Some background
As most of us know, accelerating to relativistic speeds requires truly astronomical amounts of energy. I have internalized that a ship carrying enough energy/fuel to accelerate to near-lightspeed by its nature also carries enough energy to destroy a planet several times over, even ignoring the fact that the near-C ship could just ram a planet to explode it rather effectively. The trick, though, is carrying enough stored energy onboard the ship to accelerate to those preposterous speeds, and then decelerate again at some point. Fuel has mass, and mass requires more fuel to accelerate it at the same rate as less mass, and so there is no way, in my understanding, to store enough energy aboard a ship to reach speeds like 0.5C, let alone 0.99C as is popular in these types of discussions. The answer to this problem is to not store the energy on the ship at all, but to beam it into the ship remotely. This is called beam propulsion, and is stupidly easy if you have something like a Dyson Sphere. I'm sure many of you are already familiar with this, but for those who are not, basically, a ship is built with large sail-like structures (think solar sails) that are targeted and fired on by intense and focused beams of energy that have access to astronomical amounts of energy, pushing the ship at a constant and high rate of acceleration for prolonged periods.
In-universe context; and main question
In the sci-fi universe I am building, Dyson Spheres, or stellar engines or whatever you want to call them, are common, albeit very expensive installations, and human civilization overall is very adept at beam propulsion, aided in no small part by their prodigious energy budget. Ships are sent between star systems at speeds often exceeding half of lightspeed (0.5C), and civilized space is formed into a network of these beam-powered routes that many of you might know as a concept called an Interstellar Laser Highway system. This works fine for traveling between systems with established infrastructure to speed you up at one end and then slow you down again at the other, but what about traveling to uninhabited systems where no infrastructure has been built yet?
Technologies and limitations
In the setting, I have decided that energy can be stored as photons within chambers lined completely with a perfectly reflective substance, trapping photons indefinitely. This method of power storage would be extremely energy dense, and I have read that light confined in this way, at a certain point of energy density, will start behaving something like a gas, and exert pressure, establishing an upper limit to how much energy can be stored in these chambers. So, say we have a starship en route to an uninhabited system. It was propelled to about 0.5C by a stellar laser back in a nearby frontier system, and has been traveling for a few centuries now. I have been trying to figure out a way for this ship to decelerate at its destination, and have tried to avoid having it use the energy it has stored onboard, for fear that it will not be anywhere near enough, but I can think of no other way that does not involve magic or cartoon physics.
The question, expounded
This question has multiple facets:
- Exactly how much energy is needed to decelerate a ship from (or for that matter accelerate it to) 0.5C ? I am badly under-informed in all kinds of mathematics, and energy is among my weakest areas in math, so I hope someone smarter than me will see the way.
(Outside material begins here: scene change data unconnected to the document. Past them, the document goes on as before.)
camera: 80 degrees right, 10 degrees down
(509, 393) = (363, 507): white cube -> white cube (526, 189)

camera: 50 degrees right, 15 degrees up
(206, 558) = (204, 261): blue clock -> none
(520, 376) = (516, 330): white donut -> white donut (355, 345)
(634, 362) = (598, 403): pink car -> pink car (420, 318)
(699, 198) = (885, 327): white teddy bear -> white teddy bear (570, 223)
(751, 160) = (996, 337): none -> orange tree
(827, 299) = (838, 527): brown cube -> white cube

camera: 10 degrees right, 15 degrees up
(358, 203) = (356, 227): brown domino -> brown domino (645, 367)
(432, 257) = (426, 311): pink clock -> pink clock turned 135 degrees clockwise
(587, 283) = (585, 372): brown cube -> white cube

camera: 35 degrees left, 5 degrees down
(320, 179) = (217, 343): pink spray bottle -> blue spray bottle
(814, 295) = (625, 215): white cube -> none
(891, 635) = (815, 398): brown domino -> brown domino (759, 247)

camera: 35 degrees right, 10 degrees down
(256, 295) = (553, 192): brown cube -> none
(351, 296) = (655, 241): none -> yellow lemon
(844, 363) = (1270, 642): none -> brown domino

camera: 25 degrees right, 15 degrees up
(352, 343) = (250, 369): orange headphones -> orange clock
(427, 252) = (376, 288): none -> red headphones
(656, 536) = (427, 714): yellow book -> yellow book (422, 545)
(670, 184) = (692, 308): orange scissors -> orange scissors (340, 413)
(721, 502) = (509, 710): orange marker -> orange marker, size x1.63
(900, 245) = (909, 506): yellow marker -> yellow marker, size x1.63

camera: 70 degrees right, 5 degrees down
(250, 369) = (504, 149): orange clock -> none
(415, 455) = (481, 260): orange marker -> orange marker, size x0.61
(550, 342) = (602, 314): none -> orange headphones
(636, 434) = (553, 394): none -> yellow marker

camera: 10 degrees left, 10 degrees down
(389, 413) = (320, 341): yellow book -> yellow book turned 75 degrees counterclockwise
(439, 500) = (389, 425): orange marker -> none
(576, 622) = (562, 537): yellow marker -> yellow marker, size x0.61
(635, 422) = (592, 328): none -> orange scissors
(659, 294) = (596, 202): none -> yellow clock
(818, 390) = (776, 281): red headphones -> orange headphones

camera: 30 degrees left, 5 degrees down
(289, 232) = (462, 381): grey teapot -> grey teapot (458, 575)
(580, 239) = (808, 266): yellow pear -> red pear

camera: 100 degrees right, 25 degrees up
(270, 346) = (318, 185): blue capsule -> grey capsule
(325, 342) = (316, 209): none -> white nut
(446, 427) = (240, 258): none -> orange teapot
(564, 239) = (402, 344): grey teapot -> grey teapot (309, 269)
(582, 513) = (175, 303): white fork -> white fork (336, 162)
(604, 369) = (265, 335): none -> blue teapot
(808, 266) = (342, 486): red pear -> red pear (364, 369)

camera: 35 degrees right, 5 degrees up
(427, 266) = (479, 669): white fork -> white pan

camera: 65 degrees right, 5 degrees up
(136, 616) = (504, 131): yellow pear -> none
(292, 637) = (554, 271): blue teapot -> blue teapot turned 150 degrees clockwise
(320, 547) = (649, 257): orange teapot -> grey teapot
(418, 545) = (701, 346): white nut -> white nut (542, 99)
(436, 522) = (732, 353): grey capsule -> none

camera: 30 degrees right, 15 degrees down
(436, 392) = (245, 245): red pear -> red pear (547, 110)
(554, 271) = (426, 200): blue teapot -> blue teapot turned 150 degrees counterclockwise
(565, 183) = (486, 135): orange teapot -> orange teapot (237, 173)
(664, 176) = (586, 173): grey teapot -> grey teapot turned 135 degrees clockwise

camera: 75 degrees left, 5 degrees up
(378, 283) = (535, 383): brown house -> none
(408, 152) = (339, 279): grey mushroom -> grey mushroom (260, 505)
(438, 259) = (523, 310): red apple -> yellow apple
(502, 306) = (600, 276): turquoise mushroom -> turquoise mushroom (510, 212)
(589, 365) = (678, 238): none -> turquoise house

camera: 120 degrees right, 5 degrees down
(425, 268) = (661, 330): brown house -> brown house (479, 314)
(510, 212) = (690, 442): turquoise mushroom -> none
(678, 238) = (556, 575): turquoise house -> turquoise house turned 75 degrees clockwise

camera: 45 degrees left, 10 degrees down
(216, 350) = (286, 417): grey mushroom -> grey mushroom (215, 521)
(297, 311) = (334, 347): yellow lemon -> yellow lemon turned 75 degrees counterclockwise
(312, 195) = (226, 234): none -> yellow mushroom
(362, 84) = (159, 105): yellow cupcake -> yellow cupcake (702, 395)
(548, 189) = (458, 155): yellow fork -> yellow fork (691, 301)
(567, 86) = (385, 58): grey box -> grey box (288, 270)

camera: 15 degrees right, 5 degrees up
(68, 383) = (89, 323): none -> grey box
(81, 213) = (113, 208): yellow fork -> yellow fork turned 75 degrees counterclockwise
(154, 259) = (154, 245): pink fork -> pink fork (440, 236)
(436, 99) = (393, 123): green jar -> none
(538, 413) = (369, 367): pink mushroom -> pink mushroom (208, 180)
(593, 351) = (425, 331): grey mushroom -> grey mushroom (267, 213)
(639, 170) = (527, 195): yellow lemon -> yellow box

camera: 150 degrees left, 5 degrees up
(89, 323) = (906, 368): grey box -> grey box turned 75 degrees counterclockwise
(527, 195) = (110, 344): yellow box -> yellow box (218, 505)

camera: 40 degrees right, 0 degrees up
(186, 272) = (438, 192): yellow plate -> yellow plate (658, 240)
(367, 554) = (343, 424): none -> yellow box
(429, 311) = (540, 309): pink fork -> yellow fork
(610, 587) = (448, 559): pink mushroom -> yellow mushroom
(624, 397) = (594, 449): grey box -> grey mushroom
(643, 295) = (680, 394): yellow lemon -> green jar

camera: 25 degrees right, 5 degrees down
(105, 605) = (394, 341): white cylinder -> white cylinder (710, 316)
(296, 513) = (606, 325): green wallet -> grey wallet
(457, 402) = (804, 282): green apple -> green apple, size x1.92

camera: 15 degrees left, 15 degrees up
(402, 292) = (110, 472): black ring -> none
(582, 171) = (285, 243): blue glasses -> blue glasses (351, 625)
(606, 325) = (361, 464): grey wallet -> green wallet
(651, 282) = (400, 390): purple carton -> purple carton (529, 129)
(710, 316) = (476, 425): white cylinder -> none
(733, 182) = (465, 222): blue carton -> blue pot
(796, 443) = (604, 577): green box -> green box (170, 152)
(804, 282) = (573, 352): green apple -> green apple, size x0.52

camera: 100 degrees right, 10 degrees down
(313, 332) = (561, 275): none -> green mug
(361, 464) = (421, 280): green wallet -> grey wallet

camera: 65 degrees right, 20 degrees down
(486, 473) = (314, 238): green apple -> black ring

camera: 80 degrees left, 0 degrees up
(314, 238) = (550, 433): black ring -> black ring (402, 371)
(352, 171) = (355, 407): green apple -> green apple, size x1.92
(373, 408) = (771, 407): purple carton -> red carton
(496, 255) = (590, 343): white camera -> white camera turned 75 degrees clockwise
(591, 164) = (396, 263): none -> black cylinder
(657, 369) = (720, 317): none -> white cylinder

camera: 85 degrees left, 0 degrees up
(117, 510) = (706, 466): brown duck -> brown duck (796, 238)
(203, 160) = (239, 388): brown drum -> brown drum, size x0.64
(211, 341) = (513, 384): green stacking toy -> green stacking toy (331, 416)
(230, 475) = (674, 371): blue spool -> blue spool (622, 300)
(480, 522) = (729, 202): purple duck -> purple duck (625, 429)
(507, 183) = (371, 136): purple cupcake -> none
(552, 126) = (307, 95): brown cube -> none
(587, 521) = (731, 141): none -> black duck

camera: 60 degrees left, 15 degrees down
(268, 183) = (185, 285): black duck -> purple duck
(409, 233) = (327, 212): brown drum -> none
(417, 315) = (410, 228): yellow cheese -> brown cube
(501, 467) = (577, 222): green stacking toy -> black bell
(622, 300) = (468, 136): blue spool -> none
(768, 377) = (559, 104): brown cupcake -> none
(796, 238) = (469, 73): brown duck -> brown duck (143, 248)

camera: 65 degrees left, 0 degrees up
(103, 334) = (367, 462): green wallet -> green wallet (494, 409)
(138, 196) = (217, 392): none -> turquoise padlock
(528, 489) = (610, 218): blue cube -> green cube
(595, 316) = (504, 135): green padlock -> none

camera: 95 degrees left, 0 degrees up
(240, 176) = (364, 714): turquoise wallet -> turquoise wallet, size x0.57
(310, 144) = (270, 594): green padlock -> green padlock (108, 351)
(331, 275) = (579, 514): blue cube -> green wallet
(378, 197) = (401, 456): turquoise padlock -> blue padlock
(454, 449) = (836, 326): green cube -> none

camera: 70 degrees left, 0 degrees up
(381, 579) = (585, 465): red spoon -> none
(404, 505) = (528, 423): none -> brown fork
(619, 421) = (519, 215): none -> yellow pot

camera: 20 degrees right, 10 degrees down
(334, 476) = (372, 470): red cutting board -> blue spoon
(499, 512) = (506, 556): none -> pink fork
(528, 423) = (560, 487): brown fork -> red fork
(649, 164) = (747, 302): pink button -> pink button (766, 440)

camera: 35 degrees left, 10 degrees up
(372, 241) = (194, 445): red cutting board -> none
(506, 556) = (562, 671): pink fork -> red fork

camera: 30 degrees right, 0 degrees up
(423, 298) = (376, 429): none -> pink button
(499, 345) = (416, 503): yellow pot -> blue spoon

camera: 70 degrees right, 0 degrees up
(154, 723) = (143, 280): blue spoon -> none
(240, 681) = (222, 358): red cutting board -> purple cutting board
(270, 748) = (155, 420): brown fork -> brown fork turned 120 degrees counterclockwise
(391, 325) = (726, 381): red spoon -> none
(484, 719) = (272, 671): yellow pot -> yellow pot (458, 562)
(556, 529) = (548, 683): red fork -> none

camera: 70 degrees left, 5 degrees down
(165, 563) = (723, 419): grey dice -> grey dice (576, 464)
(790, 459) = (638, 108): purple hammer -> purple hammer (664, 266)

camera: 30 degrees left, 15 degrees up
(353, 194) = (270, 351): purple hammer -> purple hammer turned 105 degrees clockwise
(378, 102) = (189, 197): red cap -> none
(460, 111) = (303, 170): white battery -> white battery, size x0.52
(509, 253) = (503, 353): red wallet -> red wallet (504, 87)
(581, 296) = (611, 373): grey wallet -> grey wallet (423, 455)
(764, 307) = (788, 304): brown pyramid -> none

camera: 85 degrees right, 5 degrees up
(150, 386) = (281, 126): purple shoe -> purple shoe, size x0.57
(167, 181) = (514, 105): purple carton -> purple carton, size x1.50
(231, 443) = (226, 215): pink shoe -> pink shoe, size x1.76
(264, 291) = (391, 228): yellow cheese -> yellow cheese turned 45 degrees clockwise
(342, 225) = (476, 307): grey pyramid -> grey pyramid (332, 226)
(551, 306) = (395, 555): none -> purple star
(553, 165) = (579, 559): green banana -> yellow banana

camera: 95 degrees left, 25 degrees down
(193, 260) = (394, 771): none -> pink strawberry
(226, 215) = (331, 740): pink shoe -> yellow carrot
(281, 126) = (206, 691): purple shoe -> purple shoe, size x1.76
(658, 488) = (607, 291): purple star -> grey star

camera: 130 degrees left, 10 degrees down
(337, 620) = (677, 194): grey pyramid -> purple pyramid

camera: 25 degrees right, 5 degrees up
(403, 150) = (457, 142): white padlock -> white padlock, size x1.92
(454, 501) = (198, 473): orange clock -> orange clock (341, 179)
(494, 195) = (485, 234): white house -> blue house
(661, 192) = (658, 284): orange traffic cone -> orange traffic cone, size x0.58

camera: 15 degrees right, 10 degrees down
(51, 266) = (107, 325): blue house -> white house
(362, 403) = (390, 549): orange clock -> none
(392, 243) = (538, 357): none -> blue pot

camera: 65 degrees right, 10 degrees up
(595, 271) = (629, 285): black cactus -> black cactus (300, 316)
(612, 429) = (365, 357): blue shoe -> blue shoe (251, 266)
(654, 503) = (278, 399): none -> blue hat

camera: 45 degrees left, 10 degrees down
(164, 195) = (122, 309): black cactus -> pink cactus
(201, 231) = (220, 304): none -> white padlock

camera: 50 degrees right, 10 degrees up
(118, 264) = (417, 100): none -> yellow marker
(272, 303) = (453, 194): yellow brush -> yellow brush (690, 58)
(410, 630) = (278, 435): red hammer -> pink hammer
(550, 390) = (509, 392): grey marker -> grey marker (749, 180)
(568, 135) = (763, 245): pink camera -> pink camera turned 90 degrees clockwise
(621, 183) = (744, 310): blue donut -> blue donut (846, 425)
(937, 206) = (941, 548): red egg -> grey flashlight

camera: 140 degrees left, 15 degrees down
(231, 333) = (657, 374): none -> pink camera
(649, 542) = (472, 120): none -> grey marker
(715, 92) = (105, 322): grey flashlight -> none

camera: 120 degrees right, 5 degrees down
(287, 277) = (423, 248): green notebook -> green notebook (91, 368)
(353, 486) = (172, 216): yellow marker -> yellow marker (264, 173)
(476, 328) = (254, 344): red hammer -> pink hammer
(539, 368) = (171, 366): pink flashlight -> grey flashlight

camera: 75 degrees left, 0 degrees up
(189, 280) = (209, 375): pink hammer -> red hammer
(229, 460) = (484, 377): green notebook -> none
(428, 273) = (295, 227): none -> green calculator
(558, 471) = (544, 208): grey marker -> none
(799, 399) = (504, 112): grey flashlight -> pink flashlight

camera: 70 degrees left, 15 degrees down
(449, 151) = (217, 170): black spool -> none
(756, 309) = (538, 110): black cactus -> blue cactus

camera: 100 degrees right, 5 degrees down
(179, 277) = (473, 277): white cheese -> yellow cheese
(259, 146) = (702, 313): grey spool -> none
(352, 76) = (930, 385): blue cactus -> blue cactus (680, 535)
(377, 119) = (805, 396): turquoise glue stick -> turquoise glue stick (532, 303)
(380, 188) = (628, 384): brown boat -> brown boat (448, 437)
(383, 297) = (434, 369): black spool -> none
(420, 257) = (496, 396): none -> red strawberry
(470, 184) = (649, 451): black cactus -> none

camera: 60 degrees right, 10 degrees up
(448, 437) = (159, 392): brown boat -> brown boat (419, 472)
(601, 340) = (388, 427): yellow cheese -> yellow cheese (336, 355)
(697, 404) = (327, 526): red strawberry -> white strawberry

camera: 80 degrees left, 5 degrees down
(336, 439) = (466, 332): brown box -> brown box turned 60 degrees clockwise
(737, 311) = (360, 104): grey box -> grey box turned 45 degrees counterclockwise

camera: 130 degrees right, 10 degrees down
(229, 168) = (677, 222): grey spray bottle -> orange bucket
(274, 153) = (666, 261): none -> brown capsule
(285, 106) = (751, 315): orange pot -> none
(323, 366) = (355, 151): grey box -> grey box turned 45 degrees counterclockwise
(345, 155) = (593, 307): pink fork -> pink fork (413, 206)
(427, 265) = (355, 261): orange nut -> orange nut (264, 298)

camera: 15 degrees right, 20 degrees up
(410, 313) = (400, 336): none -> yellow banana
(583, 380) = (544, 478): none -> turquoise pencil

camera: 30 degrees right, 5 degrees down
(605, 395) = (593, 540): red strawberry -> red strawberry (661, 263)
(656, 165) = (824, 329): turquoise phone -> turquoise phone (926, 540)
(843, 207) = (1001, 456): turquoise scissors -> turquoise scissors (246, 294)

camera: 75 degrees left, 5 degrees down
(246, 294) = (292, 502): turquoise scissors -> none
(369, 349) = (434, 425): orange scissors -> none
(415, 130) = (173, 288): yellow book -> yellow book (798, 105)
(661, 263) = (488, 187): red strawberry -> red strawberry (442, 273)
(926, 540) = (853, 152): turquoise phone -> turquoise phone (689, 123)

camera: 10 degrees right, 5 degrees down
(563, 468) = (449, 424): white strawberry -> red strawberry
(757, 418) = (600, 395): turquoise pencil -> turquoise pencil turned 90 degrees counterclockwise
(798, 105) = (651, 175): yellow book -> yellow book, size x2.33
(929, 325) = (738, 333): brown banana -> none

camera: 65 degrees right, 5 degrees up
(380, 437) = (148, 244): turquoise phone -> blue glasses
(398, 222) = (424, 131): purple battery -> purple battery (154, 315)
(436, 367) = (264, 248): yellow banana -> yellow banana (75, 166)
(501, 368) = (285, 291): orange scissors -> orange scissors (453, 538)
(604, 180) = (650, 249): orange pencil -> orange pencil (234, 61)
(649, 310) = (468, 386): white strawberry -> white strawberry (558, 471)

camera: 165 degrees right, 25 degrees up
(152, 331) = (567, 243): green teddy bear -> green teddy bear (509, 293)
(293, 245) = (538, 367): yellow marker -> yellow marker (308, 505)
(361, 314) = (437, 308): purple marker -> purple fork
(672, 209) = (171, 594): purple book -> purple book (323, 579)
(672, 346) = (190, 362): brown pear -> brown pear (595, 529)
- Exactly how much energy could be stored in one of those photon-imprisonment chambers of a given internal volume, according to current understanding, ignoring the issue of how to get the photons in and out of the chamber? Would the energy stored in one of these chambers of a reasonable size be enough to decelerate a craft from 0.5C?
- I've heard that photons have mass, and so would the mass of the light trapped aboard the ship amount to anything that could alter the ship's delta-V? I am also assuming in this setting that they have futuristic engines that can essentially convert electrical energy directly into velocity, among the setting's only clarketechs. Would the photon-imprisonment chambers be superior propulsion to the magical momentum drives if you broke them open? If so, what level of acceleration could they provide?
- What sources or courses can I consult to try to learn how to work out these math problems for myself? where should I go to actually understand things like the standard Rocket Equation or Specific Impulse?